The City of Minneapolis has developed various strategies to support economic recovery from the pandemic and address racial inequities. As part of that comprehensive approach, the Green Cost Share program matches 40 percent (up to $40,000) of the cost to rebuild properties damaged during protests last year following George Floyd’s killing at the hands of a Minneapolis police officer, which sparked a national movement for racial justice. The program continues to look for ways to provide additional incentives, prioritize projects, and build relationships in environmental justice communities. One way it is doing this: A Green Career program launched last year in partnership with the Department of Community Planning & Economic Development (CPED) that focuses on training residents in BIPOC communities for jobs with solar and energy-efficiency contractors. The City is tracking data to evaluate program outcomes.

Green Career program participants and city staff. Image courtesy of the City of Minneapolis.

For all its activities and projects, the Environmental Programs team collects and analyzes data to identify areas for improvement. One need that’s emerged from analysis: a better group purchase program allowing solar developers to aggregate smaller projects like single-family homes to be submitted in bulk to both take advantage of the incentive and reduce overall project costs.

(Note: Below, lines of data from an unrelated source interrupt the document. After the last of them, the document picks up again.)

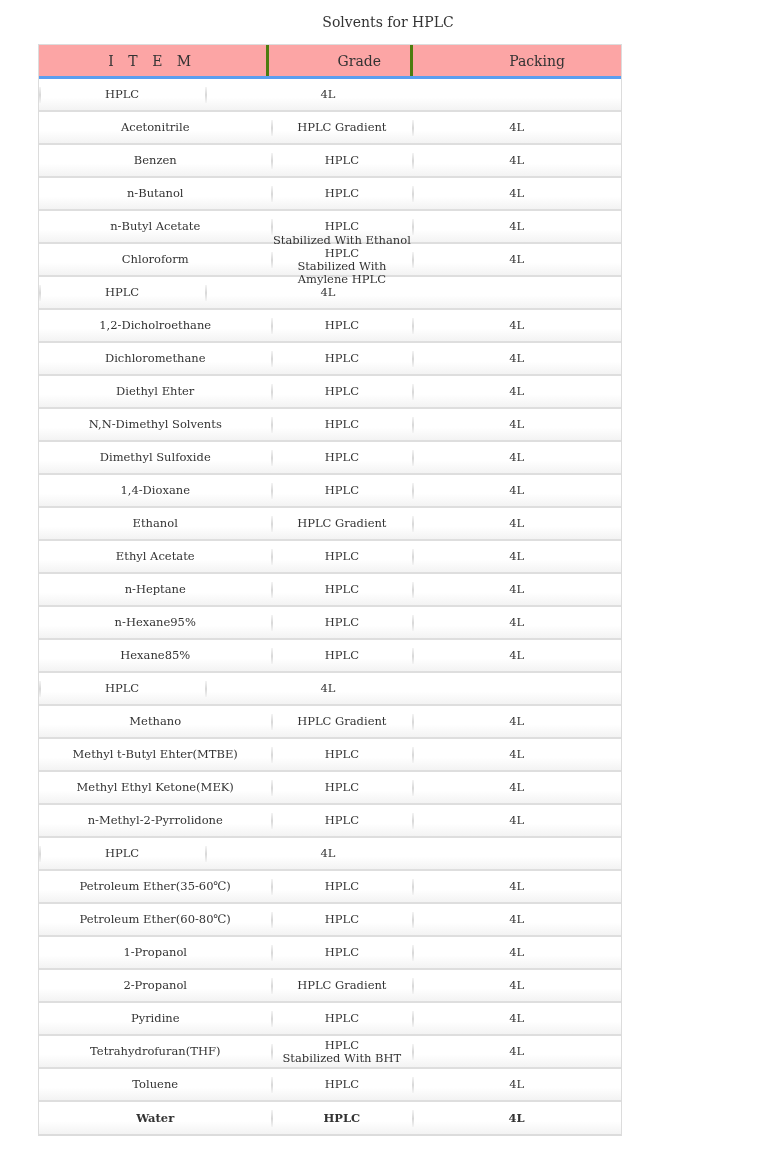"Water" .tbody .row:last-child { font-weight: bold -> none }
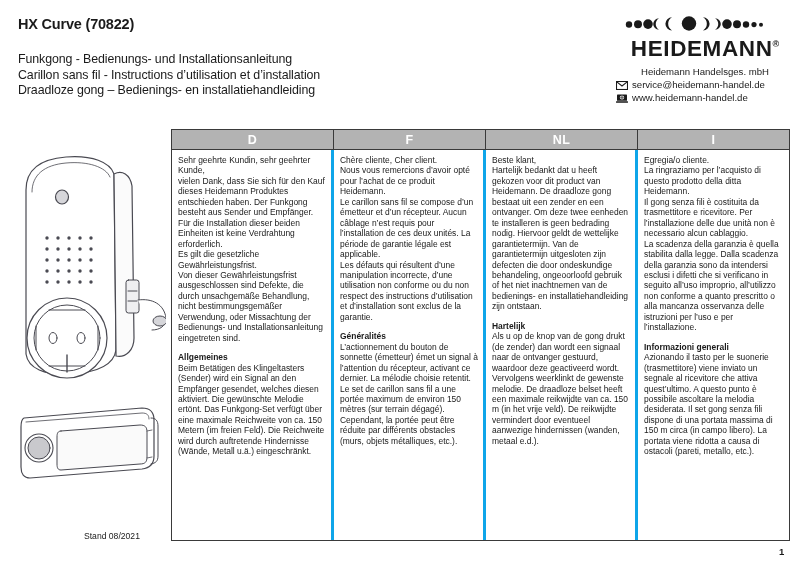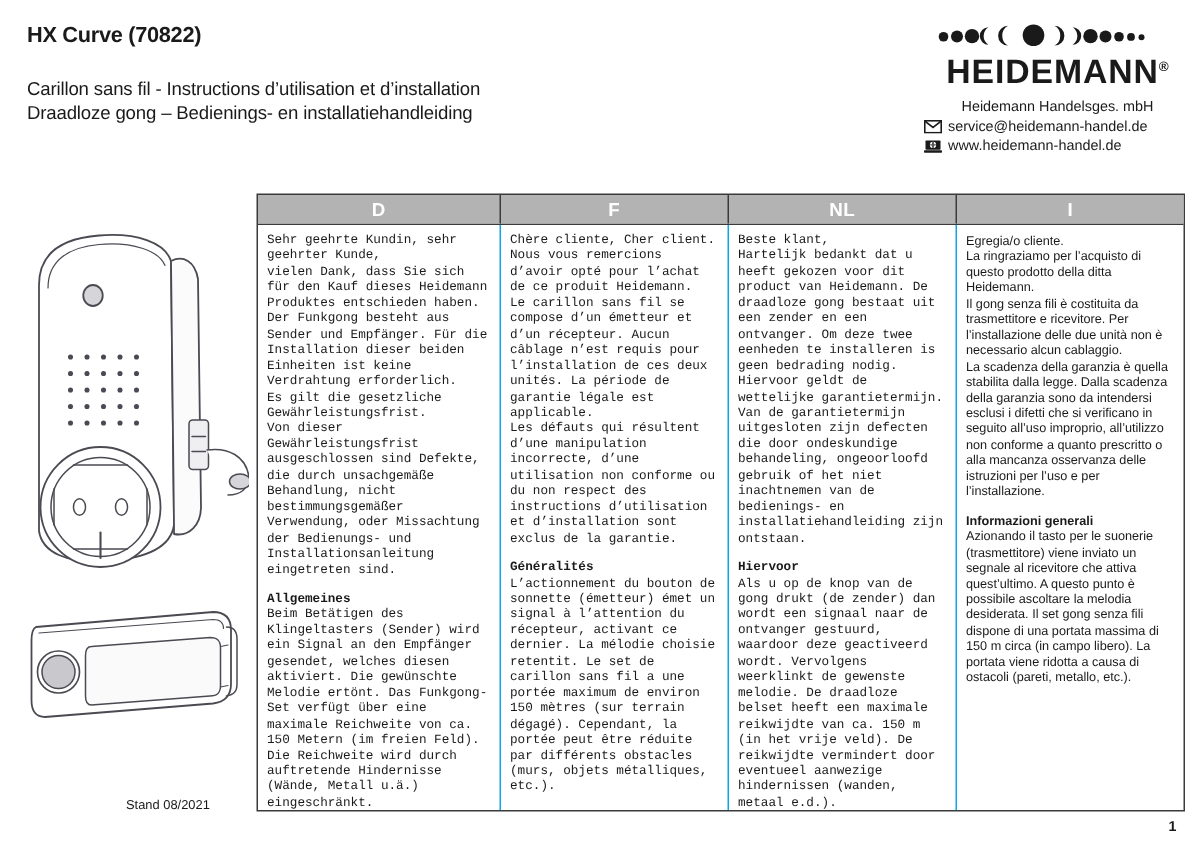"Funkgong - Bedienungs- und" div { html: none -> <div>Funkgong - Bedienungs- und Installationsanleitung</div> }
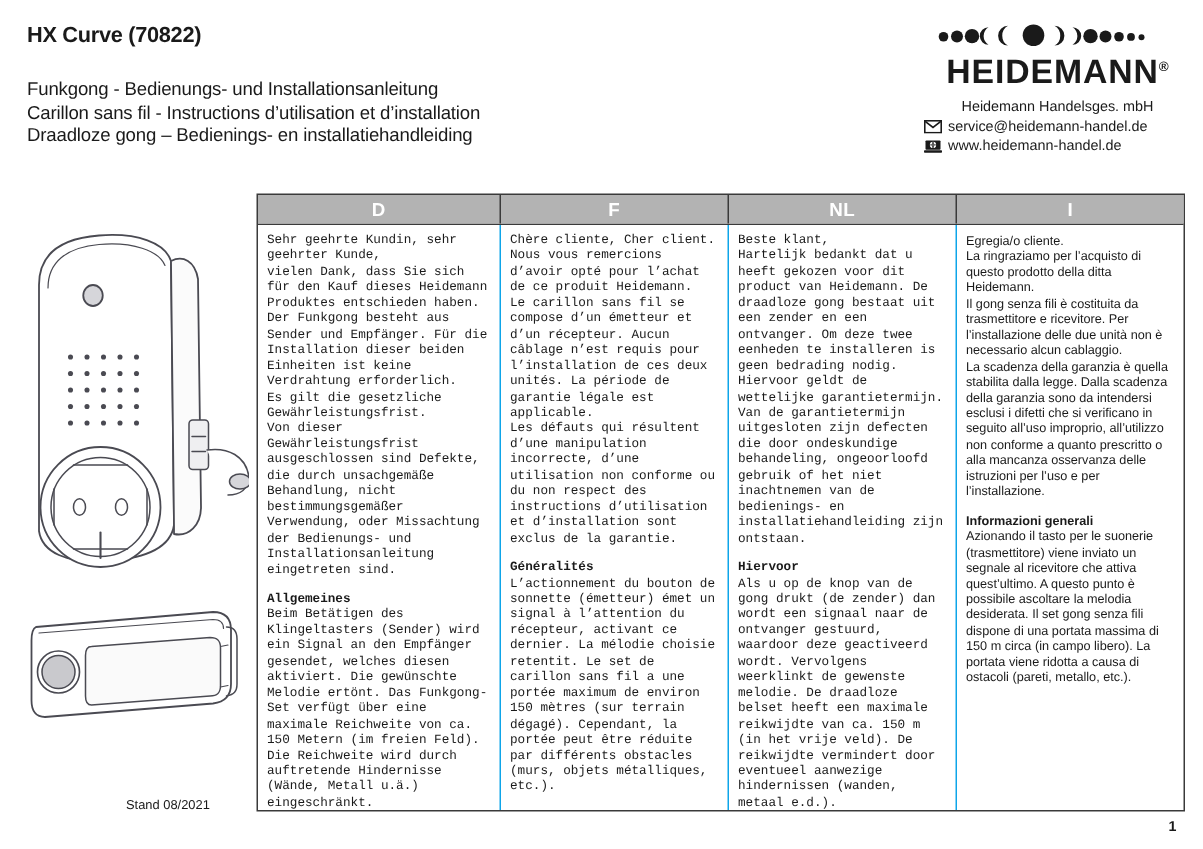"Sehr geehrte Kundin, sehr geehrter" .tbody .col-d, .tbody .col-f, .tbody .col-nl { border-right: 1px solid #0ea5e9 -> 3px solid #0ea5e9; font-family: Liberation Mono, monospace -> none }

The team also received community feedback about the lack of energy-efficiency projects being done in larger apartment buildings with low-income tenants. A data analysis bore this out, so the Environmental Programs team partnered with the CPED department on its successful 4d Naturally Occurring Affordable Housing program. The 4d program, which provides incentives for building owners to keep units affordable, has successfully helped building owners make energy efficiency upgrades after they signed up for the incentives. The results were significant — Green Cost Share projects in buildings with over 1,000 tenants rose sharply, from three to 49.

“Those are the kind of opportunities that can be revealed by regular, robust project data analysis.”

Contract Manager Isaac Evans

The program is also working to obtain better demographic data about project applicants to make further progress on environmental justice goals. Applications can request (but cannot require) demographic data from applicants; the team is working to improve data sharing between city departments to supplement information and improve demographic data tracking.

“The Green Cost Share program can’t succeed in a silo and it can’t succeed without strong data practices,” Hanlon says. “To align with the City’s overarching climate and equity goals, we know we have to work hand-in-hand with colleagues across city government and residents in need. Sustained collaboration and proactive data-driven performance management are both key to success — for all City programs, really.”

“We look at this program as a way we can intentionally invest back into communities that have been discriminated against historically.”